**Source data:**

========

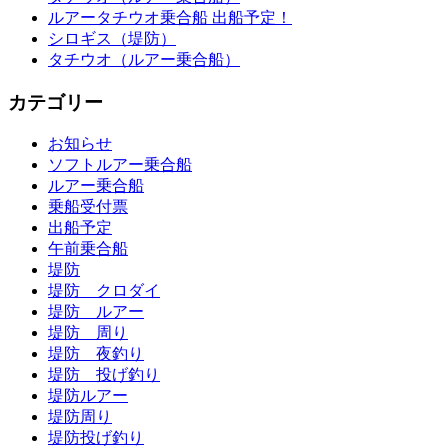
ルアータチウオ乗合船 出船予定！
シロギス（堤防）
タチウオ（ルアー乗合船）
カテゴリー
お知らせ
ソフトルアー乗合船
ルアー乗合船
乗船受付票
出船予定
午前乗合船
堤防
堤防 クロダイ
堤防 ルアー
堤防 周り
堤防 夜釣り
堤防 投げ釣り
堤防ルアー
堤防周り
堤防投げ釣り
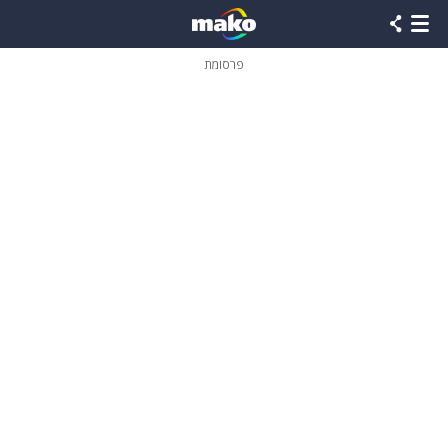
פרסומת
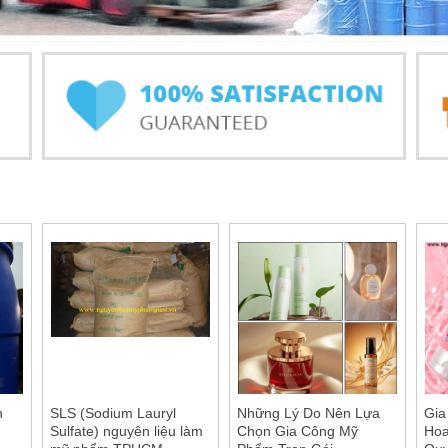
n
SLS (Sodium Lauryl
Những Lý Do Nên Lựa
Gia
Sulfate) nguyên liệu làm
Chọn Gia Công Mỹ
Hoa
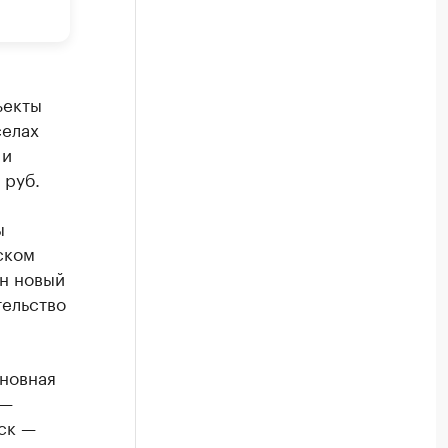
ъекты
селах
 и
 руб.
ы
ском
н новый
тельство
новная
 —
ск —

========

**Problem requirements:** Your answer must be the records above, word for word, with no pictures.

**Problem solution:**
ルアータチウオ乗合船 出船予定！
シロギス（堤防）
タチウオ（ルアー乗合船）
カテゴリー
お知らせ
ソフトルアー乗合船
ルアー乗合船
乗船受付票
出船予定
午前乗合船
堤防
堤防 クロダイ
堤防 ルアー
堤防 周り
堤防 夜釣り
堤防 投げ釣り
堤防ルアー
堤防周り
堤防投げ釣り
פרסומת
n
SLS (Sodium Lauryl
Những Lý Do Nên Lựa
Gia
Sulfate) nguyên liệu làm
Chọn Gia Công Mỹ
Hoa
ъекты
селах
 и
 руб.
ы
ском
н новый
тельство
новная
 —
ск —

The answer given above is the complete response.